Erano passate quattro settimane dal suo rifiuto. Quella notte mi aveva scosso molto più di qualsiasi cosa che Judah mi avesse mai fatto. Ricordo ancora di aver afferrato i miei vestiti prima di uscire barcollando dall'attico. Non avevo nulla, né il mio telefono, né la mia moto. Ero riuscita a supplicare qualcuno per un telefono, e avevo chiamato Liam mentre la pioggia cominciava a cadere, lavando via il profumo del mio cosiddetto compagno. Ma non poteva lavare via ciò che mi aveva fatto. Il mio marchio bruciava con agonia, la guarigione rallentava a causa del rifiuto.

Quando Liam era arrivato, ero rimasta in silenzio. Quando aveva visto il mio stato, la rabbia nei suoi occhi mi aveva fatto cedere alle lacrime. Non l'avevo mai visto così arrabbiato, e se non mi fossi aggrappata a lui e non lo avessi supplicato che fosse stato consensuale, era pronto a uccidere. Ero riuscita a dirgli che il mio compagno mi aveva marchiata e rifiutata. Se fosse stato chiunque altro tranne Leo, non mi sarebbe importato, ma non potevo dirlo a nessuno perché avrebbe rovinato tutto. Alejandro sarebbe impazzito e Marcel, il padre di Leo, si sarebbe sentito in colpa. Questo coinvolgeva tutta la mia famiglia, non solo me. Semplicemente non potevo.

Ora stringevo il mio collo, dove il suo marchio lo macchiava. Ci era voluta una settimana intera per guarire.

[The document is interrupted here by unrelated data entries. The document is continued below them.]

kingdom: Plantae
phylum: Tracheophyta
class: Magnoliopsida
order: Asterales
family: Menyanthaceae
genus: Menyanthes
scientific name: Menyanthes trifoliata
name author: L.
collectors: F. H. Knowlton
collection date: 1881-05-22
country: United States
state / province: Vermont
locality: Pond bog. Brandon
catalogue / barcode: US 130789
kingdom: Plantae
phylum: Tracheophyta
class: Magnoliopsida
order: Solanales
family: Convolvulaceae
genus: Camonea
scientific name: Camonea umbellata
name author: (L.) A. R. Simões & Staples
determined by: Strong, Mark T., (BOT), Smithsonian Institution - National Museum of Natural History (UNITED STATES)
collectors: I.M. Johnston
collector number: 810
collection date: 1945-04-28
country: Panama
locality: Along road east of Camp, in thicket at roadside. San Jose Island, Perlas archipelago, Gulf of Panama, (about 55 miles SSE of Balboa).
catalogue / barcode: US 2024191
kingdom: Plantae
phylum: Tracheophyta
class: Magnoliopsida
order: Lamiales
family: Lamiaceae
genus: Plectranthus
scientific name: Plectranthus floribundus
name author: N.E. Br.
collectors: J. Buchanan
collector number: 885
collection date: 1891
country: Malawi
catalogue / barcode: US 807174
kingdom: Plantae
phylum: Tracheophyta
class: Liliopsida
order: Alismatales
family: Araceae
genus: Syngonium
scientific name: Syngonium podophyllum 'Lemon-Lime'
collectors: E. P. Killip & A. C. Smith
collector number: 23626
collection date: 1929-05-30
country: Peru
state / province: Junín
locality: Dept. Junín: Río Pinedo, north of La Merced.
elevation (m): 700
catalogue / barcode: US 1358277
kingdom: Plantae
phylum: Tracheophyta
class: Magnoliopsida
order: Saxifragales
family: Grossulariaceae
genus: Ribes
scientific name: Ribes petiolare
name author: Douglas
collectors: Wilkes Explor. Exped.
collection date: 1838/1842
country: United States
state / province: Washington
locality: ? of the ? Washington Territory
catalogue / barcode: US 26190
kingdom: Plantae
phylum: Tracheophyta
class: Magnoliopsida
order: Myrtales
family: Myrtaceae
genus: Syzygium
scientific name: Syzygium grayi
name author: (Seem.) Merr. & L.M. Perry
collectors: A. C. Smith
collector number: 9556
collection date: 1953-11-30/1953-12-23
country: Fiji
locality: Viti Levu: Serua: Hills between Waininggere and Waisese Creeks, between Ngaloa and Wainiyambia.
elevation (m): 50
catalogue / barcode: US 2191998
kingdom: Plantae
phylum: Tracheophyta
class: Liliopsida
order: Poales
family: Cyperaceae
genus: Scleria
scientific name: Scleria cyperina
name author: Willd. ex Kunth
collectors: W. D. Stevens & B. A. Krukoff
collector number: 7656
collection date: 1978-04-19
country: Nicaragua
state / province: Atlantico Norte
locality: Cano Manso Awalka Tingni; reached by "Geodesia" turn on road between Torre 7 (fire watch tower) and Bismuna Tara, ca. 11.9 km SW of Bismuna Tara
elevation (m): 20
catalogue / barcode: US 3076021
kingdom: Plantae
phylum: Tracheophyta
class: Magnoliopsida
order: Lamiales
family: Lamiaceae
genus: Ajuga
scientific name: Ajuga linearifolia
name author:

Frustrazione e rabbia mi riempivano mentre fissavo il messaggio sul mio telefono.

Judah.

Era un problema che ancora non andava via e lui, come il resto del mio branco, aveva scoperto che ero stata marchiata e rifiutata. La sua rabbia era chiara nei suoi messaggi e aveva cominciato a chiamarmi anche. Chiamate a cui rifiutavo di rispondere, il che peggiorava solo le sue minacce.

La Blood Moon e il suo branco gemello, la Blue Moon, insieme contavano oltre quattromila membri. Condividevamo letteralmente lo stesso territorio, sebbene le residenze fossero separate. Anni fa, eravamo come questo branco di persone che vivevano nei boschi, strano, vero? Sì, dimmelo tu, ma ora avevamo una mini città qui; negozi, un ristorante, caffè, persino una scuola, e ovviamente un grande ospedale. In qualche modo la notizia che ero stata marchiata si era diffusa come un incendio, anche se avevo cercato di tenerla segreta.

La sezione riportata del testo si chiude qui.